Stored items
· · · ·

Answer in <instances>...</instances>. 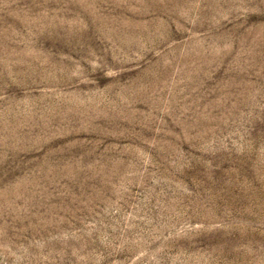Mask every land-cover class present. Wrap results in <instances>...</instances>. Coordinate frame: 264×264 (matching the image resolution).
<instances>
[{"label":"rangeland","instance_id":"obj_1","mask_svg":"<svg viewBox=\"0 0 264 264\" xmlns=\"http://www.w3.org/2000/svg\"><path fill=\"white\" fill-rule=\"evenodd\" d=\"M0 264H264V0H0Z\"/></svg>","mask_w":264,"mask_h":264}]
</instances>
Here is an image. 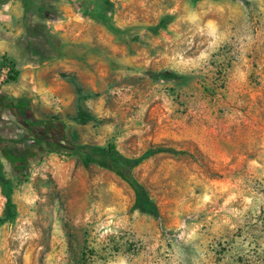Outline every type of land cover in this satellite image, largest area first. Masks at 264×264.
Masks as SVG:
<instances>
[{
  "label": "rangeland",
  "instance_id": "obj_1",
  "mask_svg": "<svg viewBox=\"0 0 264 264\" xmlns=\"http://www.w3.org/2000/svg\"><path fill=\"white\" fill-rule=\"evenodd\" d=\"M1 95L0 264H264V0H0Z\"/></svg>",
  "mask_w": 264,
  "mask_h": 264
},
{
  "label": "trees",
  "instance_id": "obj_2",
  "mask_svg": "<svg viewBox=\"0 0 264 264\" xmlns=\"http://www.w3.org/2000/svg\"><path fill=\"white\" fill-rule=\"evenodd\" d=\"M17 74L13 76L16 79ZM8 108L13 112L17 122H19L26 129L30 130L32 135L38 140L42 138V132L37 129L41 125L51 124L48 121L36 120L34 122H27L23 119V112L28 110L29 103L25 98H12L6 95L0 96V108ZM28 107V108H27ZM52 145H56L63 154L66 155H78L85 166H89L92 163H97L101 166L107 167L119 175L125 180L129 186L133 189L135 195L136 205L146 211H151L155 214L159 213L158 207L150 197L145 187L135 177L132 167L136 160L127 159L119 152L115 143L110 142L106 147H101L93 144H74L66 138L52 139ZM160 150H169L170 148H160ZM154 151H149L148 155ZM6 157L15 166L19 167L24 164L30 156L28 154L16 156L10 155L9 152H5Z\"/></svg>",
  "mask_w": 264,
  "mask_h": 264
}]
</instances>
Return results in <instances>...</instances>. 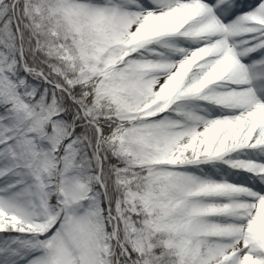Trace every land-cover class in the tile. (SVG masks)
<instances>
[{"label": "snow or ice", "instance_id": "6c2138e0", "mask_svg": "<svg viewBox=\"0 0 264 264\" xmlns=\"http://www.w3.org/2000/svg\"><path fill=\"white\" fill-rule=\"evenodd\" d=\"M0 264H264V0H0Z\"/></svg>", "mask_w": 264, "mask_h": 264}]
</instances>
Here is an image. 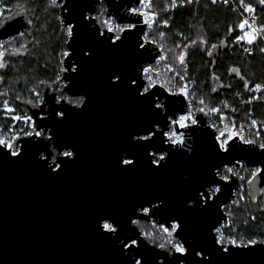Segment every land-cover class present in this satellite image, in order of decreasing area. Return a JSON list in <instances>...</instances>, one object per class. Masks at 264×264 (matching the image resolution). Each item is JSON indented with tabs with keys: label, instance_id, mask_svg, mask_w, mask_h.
Masks as SVG:
<instances>
[{
	"label": "water",
	"instance_id": "water-1",
	"mask_svg": "<svg viewBox=\"0 0 264 264\" xmlns=\"http://www.w3.org/2000/svg\"><path fill=\"white\" fill-rule=\"evenodd\" d=\"M103 1L109 15L134 20L122 11L138 0ZM100 2L58 0L70 28L61 81L83 103L53 96L36 107L41 117L23 103L43 134L18 138L17 154L0 146V264H264L263 241L226 245L217 235L243 182L220 170L258 168L247 183L257 196L264 148L233 138L221 150L205 118L190 128L185 147L167 143L171 119L186 112V102L159 85L142 93L141 71L160 50L141 47L143 27L116 41L101 34L93 18ZM18 17L0 24V43L25 32ZM63 150L73 155L59 157ZM157 153L165 155L155 162ZM145 219L176 224L184 251L141 236L135 221Z\"/></svg>",
	"mask_w": 264,
	"mask_h": 264
},
{
	"label": "trees",
	"instance_id": "trees-1",
	"mask_svg": "<svg viewBox=\"0 0 264 264\" xmlns=\"http://www.w3.org/2000/svg\"><path fill=\"white\" fill-rule=\"evenodd\" d=\"M169 2L155 0L153 8L159 15V24L154 32L162 34L161 44L168 53V61H181L182 68L186 67L183 73L207 105L215 107L224 101L237 104L238 98L246 96L251 86L264 82L262 44L257 43L252 55L244 54L238 48L241 20L236 13L209 0L167 13L165 7ZM237 2L254 6L264 24V0ZM0 12V24L16 16L26 19L25 32L0 44V52L15 53L5 60L6 68L0 72V108L4 100L9 99L19 112L32 114L23 103L31 102L35 109L41 105L38 103L41 88L59 82L69 28L62 20L58 0H0ZM81 98L69 99L81 103ZM242 114L249 121L264 124V103ZM0 126L4 133L6 131L7 139L14 137L15 132L9 133L4 122ZM261 136L264 139V131ZM254 169V166L241 163L238 168L228 166L220 170L223 178L234 174L243 178L233 202L225 208L228 221L221 228L223 244L264 242V195L250 196L247 185L257 172ZM141 226L153 244L161 245L164 240H169L170 232L164 228Z\"/></svg>",
	"mask_w": 264,
	"mask_h": 264
},
{
	"label": "built area",
	"instance_id": "built-area-1",
	"mask_svg": "<svg viewBox=\"0 0 264 264\" xmlns=\"http://www.w3.org/2000/svg\"><path fill=\"white\" fill-rule=\"evenodd\" d=\"M204 0H170L166 4L167 13L174 12L179 7L201 3ZM214 5H222L228 7L232 12L236 13L240 20L241 35L237 41L238 48L247 55L255 52L257 43L262 44L264 50V24L261 23L257 10L252 5H241L237 0H209ZM104 3V4H103ZM155 0H138L129 7H125L122 11L127 17L134 20L119 21L114 15H109L108 7L105 1L97 5L93 18L96 20L101 34L107 33L112 35V40L120 39L123 34L130 29L143 27L141 35V47L148 45H157L160 53L156 60L145 65L141 71L145 85L142 93L150 91L154 86L163 87L168 93L173 95H181L186 102V112L177 115L175 119H171L169 128L166 131V142L173 146L185 147L190 139V128L199 125L200 119L205 118L209 126L215 129L216 139L221 150L227 149L228 142L237 138L243 143H254L260 148H264V139L261 133L264 131V124L256 120L249 121L243 116V111H251L257 104L264 103V82L251 86L246 96H240L237 104L224 101L215 107L206 104L203 98H200L195 91L194 85L187 75L183 73L186 67L182 68L181 61L172 63L168 61V53L164 52L161 44V35L154 32L155 26L159 24V15L154 10ZM28 118V124L32 126L22 129L15 134L12 139L0 141V146H5L11 150L13 154L20 151L19 146H15L14 142L21 136H30L37 134L42 135L43 132L36 133V123L31 115ZM70 155V150H65ZM165 154H161L156 162ZM106 229H113L112 225L106 223ZM183 251V250H179Z\"/></svg>",
	"mask_w": 264,
	"mask_h": 264
},
{
	"label": "rangeland",
	"instance_id": "rangeland-1",
	"mask_svg": "<svg viewBox=\"0 0 264 264\" xmlns=\"http://www.w3.org/2000/svg\"><path fill=\"white\" fill-rule=\"evenodd\" d=\"M0 15H1V12H0ZM67 28H69V27H67ZM69 33H70V28H69ZM13 38H11V39H13ZM11 39H8L6 41H9ZM7 53L8 52H5V51L4 52H0V72H3L4 69L6 68L5 60L10 58V57H12V56H15V53H9V54H7ZM67 54H68V49H67V51H65V52L63 51L62 52V55H63L64 59L67 56ZM63 69H64V66H63ZM0 78H1V76H0ZM60 78H61V75H60L59 79ZM45 88H46V86H43L41 88V93L38 94V98H39L38 103H40V104H42L43 93H44ZM82 98H81V100H82ZM77 103H80V100H78ZM31 115L32 114H30L29 112H26V111L25 112H19L16 109V107L11 103V101L9 99H5L4 102H3V106L0 108V116H1L0 118H2V119H0L1 120L0 124H1V122L2 123L4 122V126H6L8 128L7 131L9 133H14L15 132L14 134L19 133L22 129L24 130L25 126L29 127L30 130H31L32 126H30L28 124V118H30L29 116H31ZM5 139H7V133H6V131L4 133L2 131V127L0 126V141H3ZM254 168H255L254 171H257L256 172V174H257L259 172V169L256 168V167H254ZM212 190H213L214 193L217 191L216 188L215 189L213 188ZM221 228H219L217 230L218 241L220 243H221V237H222ZM174 229L175 228H173L171 230V232L174 233V231H175ZM146 235H147V233H146ZM147 237H149V236H147ZM176 248L179 249V250L181 249V250L184 251V248L181 245H180V247H178V245H177Z\"/></svg>",
	"mask_w": 264,
	"mask_h": 264
},
{
	"label": "flooded vegetation",
	"instance_id": "flooded-vegetation-1",
	"mask_svg": "<svg viewBox=\"0 0 264 264\" xmlns=\"http://www.w3.org/2000/svg\"><path fill=\"white\" fill-rule=\"evenodd\" d=\"M19 17L17 16L16 19H18ZM58 84V85H57ZM66 83L61 81V78L59 79V82H57L56 84H54L53 86H48L45 88L44 90V93H43V99H42V103L47 100L48 98H53L57 101V102H60V101H67L69 102L70 104L72 105H81L84 101V98H83V101L81 103H77V102H71V100L69 99L71 96H69L65 91H64V87H65ZM43 108H35L33 109V112H35L37 115H39L40 117L42 116L41 115V111H42ZM46 137H49L48 134H46ZM70 155H73V152L70 150ZM161 154L163 153H157L156 154V158L155 160L157 159V157H159ZM68 154L65 152V150H63L60 154H59V157H63V156H67ZM156 162V161H155ZM257 195H264V186L260 187V189L257 190ZM210 194L211 196H213L214 192L213 190L211 189L210 190ZM148 213V210L146 209L145 211H143V214H147ZM141 224L145 227H148V228H164L166 231H169L170 232V237H169V240H164L163 243L161 245H156V246H165V245H171V247L173 249H175L176 251H179V249L176 248V246L178 245V247H180L181 243L177 242L176 241V237H173L174 233L171 232V230L173 228H175L174 230H176L177 228V225L176 224H173L170 228H166L164 226H159V224L154 220V219H145V220H138V221H135V225L137 226V229L141 231V236H143L144 238H148L147 235H146V230L144 227L141 226ZM113 227V226H112ZM114 229V227H113ZM134 232L132 233H129L130 236L134 235L133 234ZM149 239V238H148ZM134 243H136V241H133ZM155 245V244H154ZM182 246V245H181ZM183 247V246H182ZM182 252V251H181Z\"/></svg>",
	"mask_w": 264,
	"mask_h": 264
}]
</instances>
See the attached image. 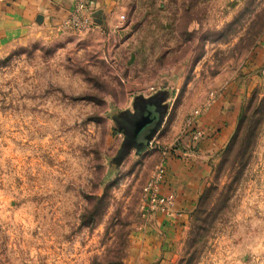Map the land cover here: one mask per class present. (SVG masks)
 <instances>
[{
	"label": "rangeland",
	"instance_id": "obj_1",
	"mask_svg": "<svg viewBox=\"0 0 264 264\" xmlns=\"http://www.w3.org/2000/svg\"><path fill=\"white\" fill-rule=\"evenodd\" d=\"M117 7L0 47V264H264V0ZM157 94L160 131L122 156L121 118ZM225 94L232 137L182 218L165 166ZM161 169L169 213L149 197Z\"/></svg>",
	"mask_w": 264,
	"mask_h": 264
},
{
	"label": "crops",
	"instance_id": "obj_2",
	"mask_svg": "<svg viewBox=\"0 0 264 264\" xmlns=\"http://www.w3.org/2000/svg\"><path fill=\"white\" fill-rule=\"evenodd\" d=\"M74 5L75 0H0V47L24 39L38 29L61 28L71 18ZM88 8L93 15L101 19L100 24L105 20L108 24L109 19V24H113V18L117 16L118 11L117 0H88ZM237 100L234 96L225 94L222 100L214 102L205 113L197 116L188 134V138L193 141L192 150H178V154L185 157L168 159L161 190L166 198L176 196L174 210L180 213L182 218L187 216L186 212L193 209L194 200H197L204 189L208 176L206 158L209 159L218 153L232 137L237 119V111L235 113L233 110ZM166 116L167 113L164 120ZM159 215L163 217L162 214ZM160 223L158 219L157 225ZM162 225L166 226L165 233L175 229L169 222L163 221ZM157 248L154 245L146 247L153 251L160 250L158 246ZM155 257L151 254L146 258L148 261L144 260V264H153L154 260L149 258Z\"/></svg>",
	"mask_w": 264,
	"mask_h": 264
},
{
	"label": "water",
	"instance_id": "obj_3",
	"mask_svg": "<svg viewBox=\"0 0 264 264\" xmlns=\"http://www.w3.org/2000/svg\"><path fill=\"white\" fill-rule=\"evenodd\" d=\"M166 99L165 94H157L149 99H139L136 102L135 113H127L121 118L120 125L126 134V140L121 152L124 156L131 149H137L138 152L144 151L162 126L167 106L163 103ZM146 146H140V141L145 135Z\"/></svg>",
	"mask_w": 264,
	"mask_h": 264
},
{
	"label": "built area",
	"instance_id": "obj_4",
	"mask_svg": "<svg viewBox=\"0 0 264 264\" xmlns=\"http://www.w3.org/2000/svg\"><path fill=\"white\" fill-rule=\"evenodd\" d=\"M91 16H93V14L88 8V0H75L72 16L67 22H65L62 27L81 25L88 30L91 26H93V19ZM124 19L125 15L121 14L119 18L120 22ZM162 172L164 173L163 169H161V171L159 172L158 180L154 184H152L151 187H153V189L151 190L149 197L151 198V203L158 205V207H160L163 211L169 213V204L171 201H166V199L160 198L159 194V184ZM159 201H163V206L159 203Z\"/></svg>",
	"mask_w": 264,
	"mask_h": 264
}]
</instances>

· · · ·

Task brief:
Please locate every line in the data above that contains the word "vegetation", matching case exactly, and copy each of those lines.

Correct response:
	"label": "flooded vegetation",
	"instance_id": "flooded-vegetation-1",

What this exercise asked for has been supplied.